Figure 4. CRISPR base editing to generate ATP5G1^L32P AGS NPCs results in a partial loss of AGS metabolic resilient phenotypes.

(A) AGS ATP5G1 CRISPR base editing strategy. To create AGS cells with the human amino acid substitution at leucine-32, AGS cells transiently expressing ABEmax were nucleofected with an sgRNA (blue underline) directed toward a PAM site (green underline) on the (-) strand to target conversion of adenine to guanine, which on the (+) strand is a cytosine-to-thymine (*). (B) Sequencing data from a successfully edited clonal AGS cell line demonstrating the cytosine-to- thymine base edit resulting in the desired leucine to proline knock-in cell line. (C) AGS ATP5G1^L32P (ABE KI) NPCs exhibit decreased cell survival compared to unedited AGS cells (ABE WT) when exposed to hypoxia (1%, 24 hr), hypothermia (31°C, 72 hr), or rotenone (10 μM, 16 hr). Bar graphs represent the mean ± SEM of three independent experiments with three replicates/condition. (D) Seahorse XF analyzer assay of cultured ABE KI and WT cells sequentially exposed to (i) oligomycin (1 μM), (ii) FCCP (2 μM), and (iii) rotenone/antimycin (0.5 μM) showing enhanced FCCP-stimulated oxygen consumption (spare respiratory capacity). Data represents the mean ± SEM of 3 independent experiments with 4–6 replicates/species. (E and F) Representative confocal images of ABE WT (E) and ABE KI (F) NPCs expressing the mitochondrial marker mCherry-mito7 to demonstrate mitochondrial morphology one hour following treatment with FCCP. Scale bar represents 5 μm. (G) Percent of mitochondria ± SEM with fragmented morphology, data obtained from 50 to 60 cells/genotype. (H) Relative fluorescence ± SEM of 3 independent experiments in triplicate each of cultured ABE AGS NPCs loaded with TMRE (50 nM) and exposed to vehicle or FCCP (1 μM). (I) Complex V enzymatic activity normalized to protein content of ABE WT and KI mitochondrial extracts normalized to protein content and treated with vehicle or oligomycin (1 μM). Data are the mean ± SEM of 3 independent experiments expressed as a fraction of ABE WT enzymatic activity. (J) Representative immunoblots for ATP5G (left), ATP5A (right), or citrate synthase (CS, left, input control) of clear-native gel electrophoresis of mitochondrial extracts from ABE WT and ABE demonstrate ATP synthase dimers (D) and monomers (M). (K) Quantification of ATP5G demonstrates a reduction in ATP synthase dimers relative to total ATP synthase protein (D:(D+M) ratio) in ABE KI. Data are mean ± SEM of 3 independent blots. *p<0.05; **p<0.01.

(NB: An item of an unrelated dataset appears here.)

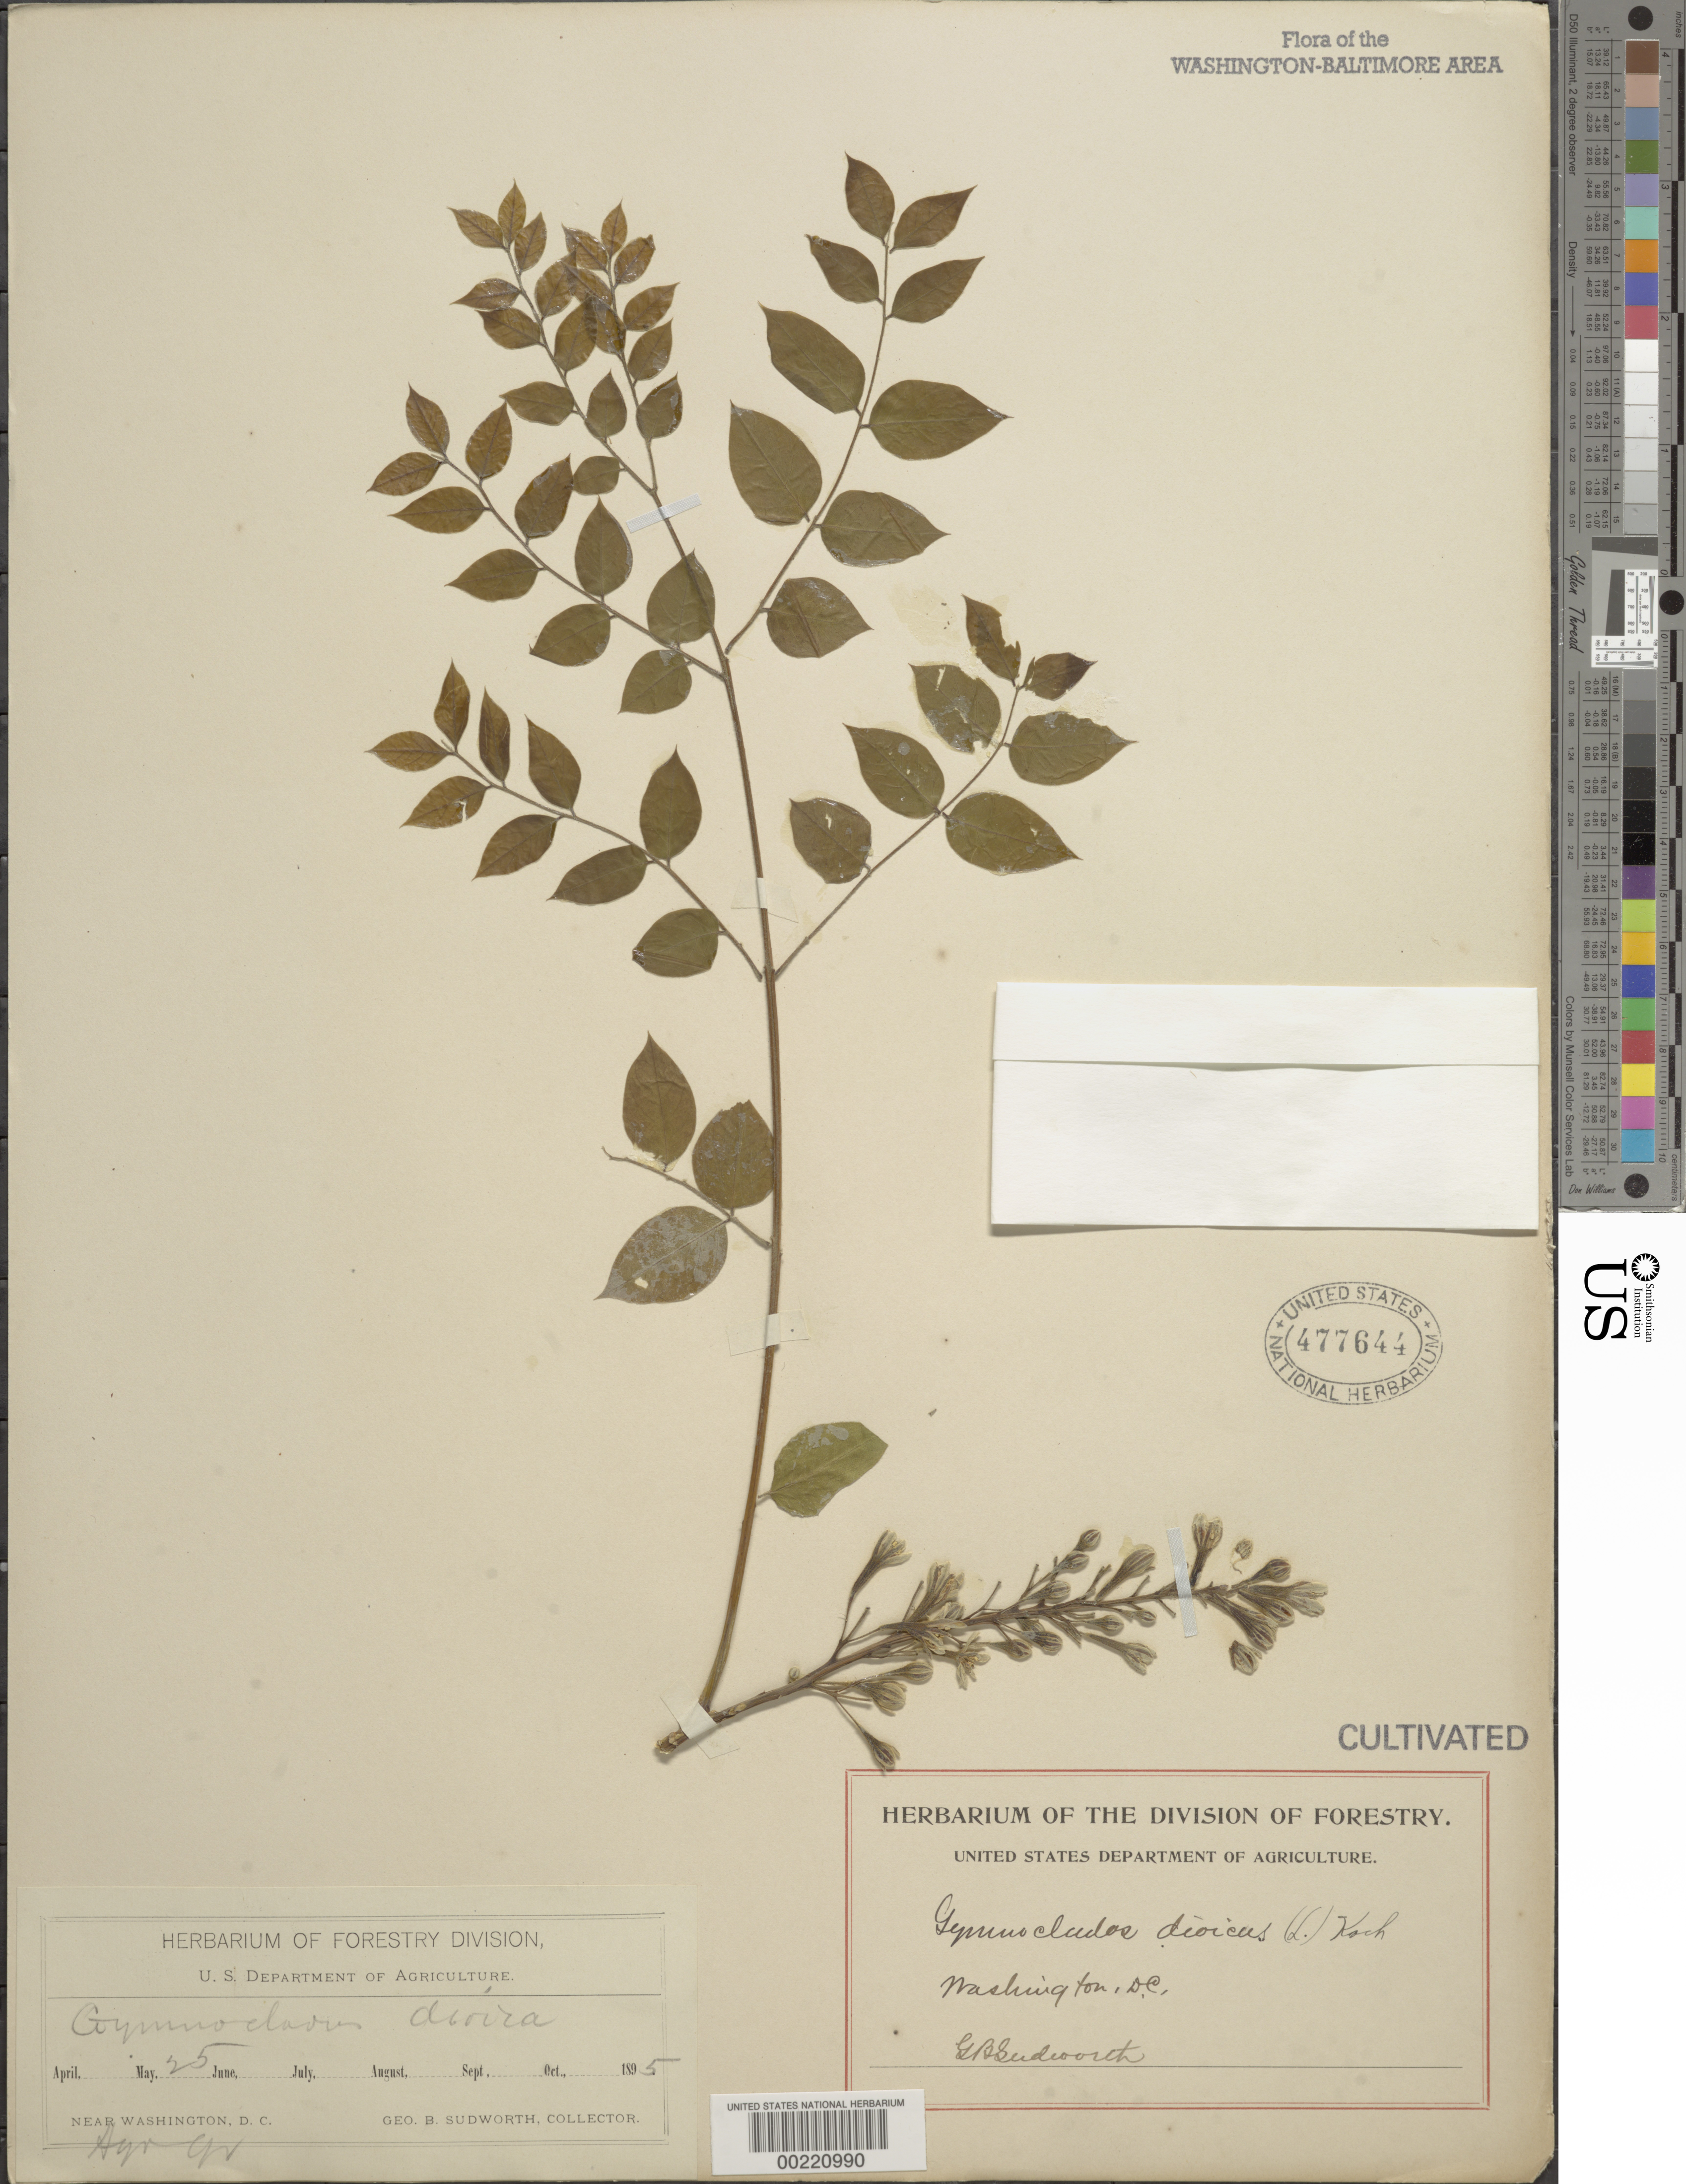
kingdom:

Figure 4—figure supplement 1. Additional data for ABE cell lines.

(A) Sequencing data from an unsuccessfully edited clonal AGS cell line demonstrating the preservation of the wild-type sequence (* indicates wild-type thymidine). (B) qRT-PCR for ATP5G1, ATP5G2, and ATP5G3 demonstrating the same relative abundance of ATP5G1 in ABE WT and ABE KI NPCs. Data are means ± SEM from three independent experiments performed in triplicate. (C) Mean branch length of mitochondrial networks of ABE AGS NPCs expressing mCherry-mito7. Data obtained from 30 cells/genotype. (D) Representative western blot images and (E) quantification demonstrating the relative abundance of ATP5G and ATP5A proteins are similar in ABE WT and ABE KI cells. Quantification of western blots from four independent experiments with 2–3 replicates each. **p<0.01.